Fille, garçon : ils n’engagent pas le même désir de savoir

« L’école est un lieu où se fabriquent les désirs. Elle travaille à susciter le désir de savoir qui croise inéluctablement le désir de l’autre, de l’autre sexe, l’enseignant ou le camarade. » (Fraisse, 2004) 66 .

L’école définit un certain espace relationnel entre les élèves en les hiérarchisant selon leurs performances dans les matières fondamentales et en classant les matières entre elles. Le rapport aux matières enseignées en dit moins sur les capacités intrinsèques des élèves que sur le type de relation qui les lie, par exemple aux autres élèves (Aebisher, 1998) 67 .Les recherches montrent que les garçons sont plus attirés par les disciplines scientifiques, institutionnellement valorisées et les filles par les disciplines littéraires et sociales, à faible valorisation. On peut se questionner sur la connotation sexuée des disciplines.

Qu’est-ce qui permet de dire que le désir « la pulsion de savoir » (Mosconi, 1994) pour les disciplines scientifiques est davantage masculine que féminine ? N’y aurait-il pas une attraction culturellement discriminée? Pour Mosconi, c’est l’imaginaire social qui attribue le savoir au masculin.

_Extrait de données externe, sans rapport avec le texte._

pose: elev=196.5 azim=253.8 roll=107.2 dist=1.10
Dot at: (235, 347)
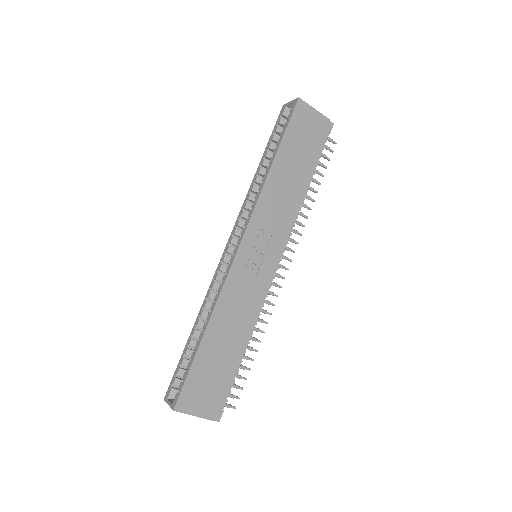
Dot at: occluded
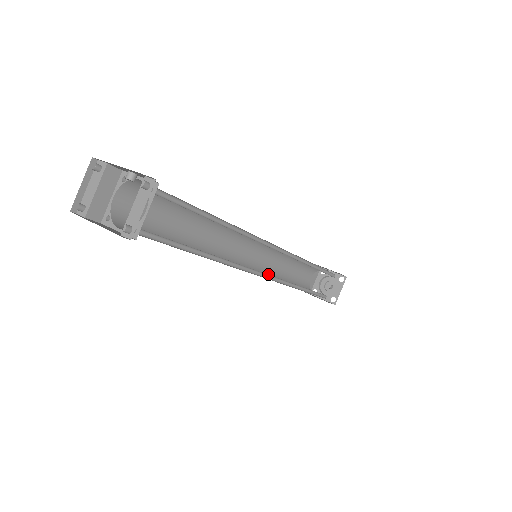
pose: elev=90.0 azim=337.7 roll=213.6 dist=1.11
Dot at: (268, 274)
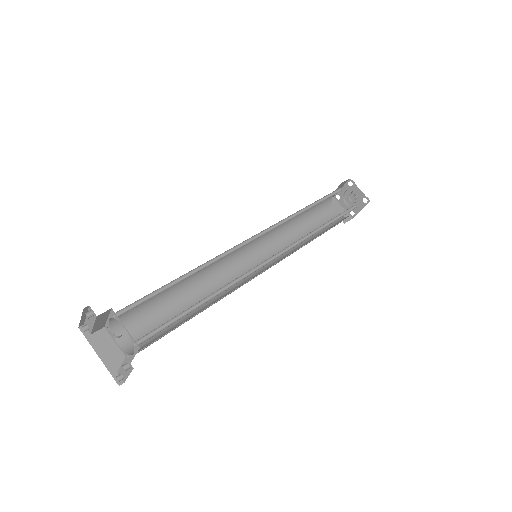
Dot at: (276, 235)
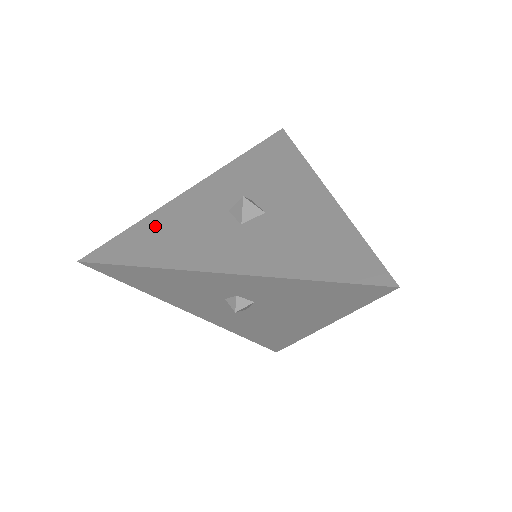
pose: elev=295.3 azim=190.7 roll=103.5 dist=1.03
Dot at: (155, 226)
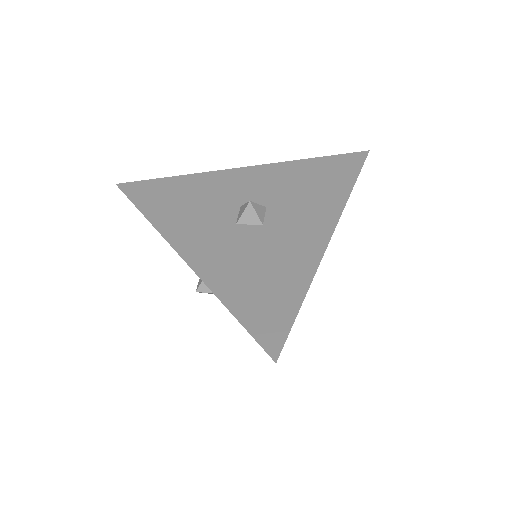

« La force du schéma masculin vient justement de ce qu’il trouve sa caution dans l’imaginaire collectif, permettant au petit garçon de développer un sentiment de supériorité sur les filles et sur les femmes à commencer par sa mère dans le domaine intellectuel […] » (Mosconi, 1994) 68 .

Le savoir étant le fruit d’une chaîne inconsciente produite par la construction collective des savoirs humains (Charlot, 1999) 69 , on y retrouve la marque du masculin et l’asymétrie des positions entre les hommes et les femmes par un effet de modélisation sociale. L’individu confronte son désir de savoir et ses influences sociales et culturelles dès lors qu’un premier niveau d’accès au savoir se construit dans le milieu familial (Mosconi, 1994) 70 , puis qu’un second s’établit quand l’enfant s’ouvre sur l’extérieur. Ces tentatives d’explicitation peuvent être complétées par celles provenant de la théorie psychanalytique freudienne : cette théorie différencie les pulsions de savoir de la fille et du garçon dès la prime enfance. La découverte de leur propre sexe et de la différence avec l’autre sexe produit une attitude différente dans le rapport au savoir, le garçon cherchant à s’affirmer sur le monde, la fille s’inclinant et acceptant l’évidence sans tenter d’intervenir sur la réalité.

Ainsi il semblerait que dès l’origine, le rapport au savoir est différencié entre les sexes par les comportements et les attitudes qui induisent des perceptions du monde différentes. L’école serait traversée par ce rapport différencié au savoir des filles et des garçons. La domination des garçons en termes de pouvoir à travers les rapports de sexe produirait la soumission des filles assignées à une position subalterne qui constituerait un obstacle pour leur accession au savoir. Par l’éducation parentale qu’elles subissent et, notamment, le refoulement précoce de leur curiosité sexuelle, les filles seraient amenées à inhiber toute curiosité, ce qui limiterait leur développement intellectuel. Elles se placeraient dans une attitude de soumission à l’éducation parentale et conserveraient cette attitude à l’école 71 .

La différenciation à l’accès au savoir des filles et des garçons dès leur plus jeune âge, se prolonge par la question de la construction du rapport différencié au savoir dans l’école qui constitue un second niveau de cette discrimination.

Notes
66.

Fraisse, G. (2004). Déjà cité. (p.63).

67.

Aebischer, V. (1998). Styles de pensée, communauté de pensée et performances scolaires. In N. Mosconi (Ed.), Egalité des sexes en éducation et formation, Biennales de l’éducation. Paris : PUF.

68.

Mosconi, N. (1994).Déjà cité. (p.296).

69.

Charlot, B. (1999). Du rapport au savoir. Eléments pour une théorie. (2ème éd.). Paris : Economica, collection Anthropos.

70.

Idem. (p.265, 271).

71.

Mosconi, N. (1994). Déjà cité. (p.283).